Didn't need approval

At the same time, Phillips said he was not required to seek Cabinet approval before signing the MOUs, as they were not establishing or changing any government policies.

"Section 69 of the Constitution says that Cabinet is the principal instrument of policy in Jamaica. These memoranda established no new policy, nor did they change any policy," he explained.

"They were simply matters dealing with the management of facilities and the management of intelligence product," he added.

Phillips said he was authorised to sign the documents by virtue of his ministerial responsibilities and by the fact that they were "in full conformity with the policy that was being pursued by the Government of Jamaica".

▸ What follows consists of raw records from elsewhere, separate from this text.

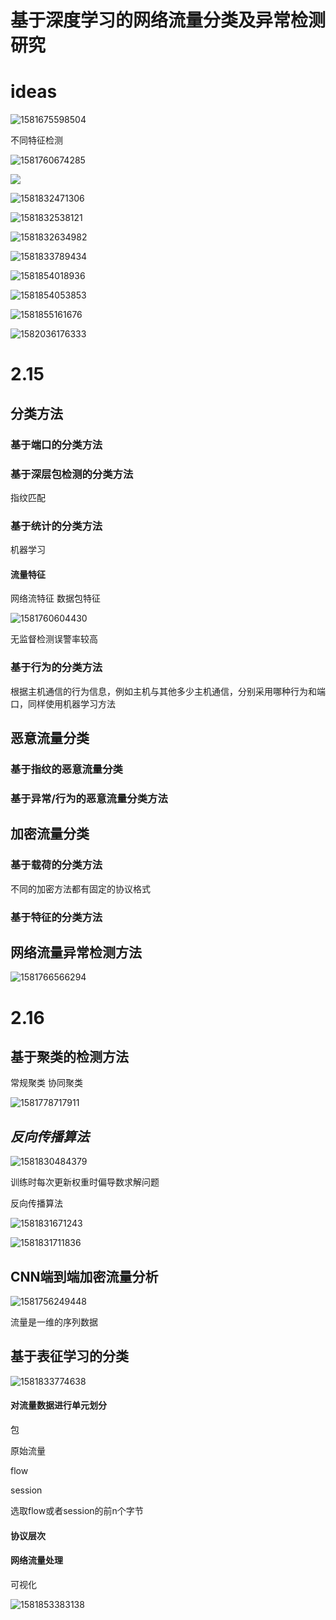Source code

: # 基于深度学习的网络流量分类及异常检测研究

# ideas

![1581675598504](C:\Users\liuxuechao\AppData\Roaming\Typora\typora-user-images\1581675598504.png)

不同特征检测

![1581760674285](C:\Users\liuxuechao\AppData\Roaming\Typora\typora-user-images\1581760674285.png)

![](C:\Users\liuxuechao\AppData\Roaming\Typora\typora-user-images\1581760782327.png)

![1581832471306](C:\Users\liuxuechao\AppData\Roaming\Typora\typora-user-images\1581832471306.png)

![1581832538121](C:\Users\liuxuechao\AppData\Roaming\Typora\typora-user-images\1581832538121.png)

![1581832634982](C:\Users\liuxuechao\AppData\Roaming\Typora\typora-user-images\1581832634982.png)

![1581833789434](C:\Users\liuxuechao\AppData\Roaming\Typora\typora-user-images\1581833789434.png)

![1581854018936](C:\Users\liuxuechao\AppData\Roaming\Typora\typora-user-images\1581854018936.png)

![1581854053853](C:\Users\liuxuechao\AppData\Roaming\Typora\typora-user-images\1581854053853.png)

![1581855161676](C:\Users\liuxuechao\AppData\Roaming\Typora\typora-user-images\1581855161676.png)

![1582036176333](C:\Users\liuxuechao\AppData\Roaming\Typora\typora-user-images\1582036176333.png)

# 2.15

## 分类方法

### 基于端口的分类方法

### 基于深层包检测的分类方法

指纹匹配

### 基于统计的分类方法

机器学习

#### 流量特征

网络流特征 数据包特征

![1581760604430](C:\Users\liuxuechao\AppData\Roaming\Typora\typora-user-images\1581760604430.png)

无监督检测误警率较高

### 基于行为的分类方法

根据主机通信的行为信息，例如主机与其他多少主机通信，分别采用哪种行为和端口，同样使用机器学习方法

## 恶意流量分类

### 基于指纹的恶意流量分类

### 基于异常/行为的恶意流量分类方法

## 加密流量分类

### 基于载荷的分类方法

不同的加密方法都有固定的协议格式

### 基于特征的分类方法

## 网络流量异常检测方法

![1581766566294](C:\Users\liuxuechao\AppData\Roaming\Typora\typora-user-images\1581766566294.png)

# 2.16

## 基于聚类的检测方法

常规聚类 协同聚类

![1581778717911](C:\Users\liuxuechao\AppData\Roaming\Typora\typora-user-images\1581778717911.png)

## *反向传播算法*

![1581830484379](C:\Users\liuxuechao\AppData\Roaming\Typora\typora-user-images\1581830484379.png)

训练时每次更新权重时偏导数求解问题

反向传播算法

![1581831671243](C:\Users\liuxuechao\AppData\Roaming\Typora\typora-user-images\1581831671243.png)

![1581831711836](C:\Users\liuxuechao\AppData\Roaming\Typora\typora-user-images\1581831711836.png)



## CNN端到端加密流量分析

![1581756249448](C:\Users\liuxuechao\AppData\Roaming\Typora\typora-user-images\1581756249448.png)

流量是一维的序列数据

## 基于表征学习的分类

![1581833774638](C:\Users\liuxuechao\AppData\Roaming\Typora\typora-user-images\1581833774638.png)

#### 对流量数据进行单元划分

包

原始流量

flow

session

选取flow或者session的前n个字节

#### 协议层次

#### 网络流量处理

可视化

![1581853383138](C:\Users\liuxuechao\AppData\Roaming\Typora\typora-user-images\1581853383138.png)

The highly classified MOUs, which involve Jamaica, the United States (US), and the United Kingdom (UK), were signed by Phillips in 2004.

Deputy Director of Public Prosecutions Jeremy Taylor, under cross-examination, testified that the MOUs involved the military and should have had the signature of the then minister of defence, P.J. Patterson, and not Phillips.

Ambassador Evadne Coye, who is the permanent secretary in the Ministry of Foreign Affairs and Foreign Trade, has testified that several public servants, including herself, searched for the documents for months before they were found in the Ministry of National Security.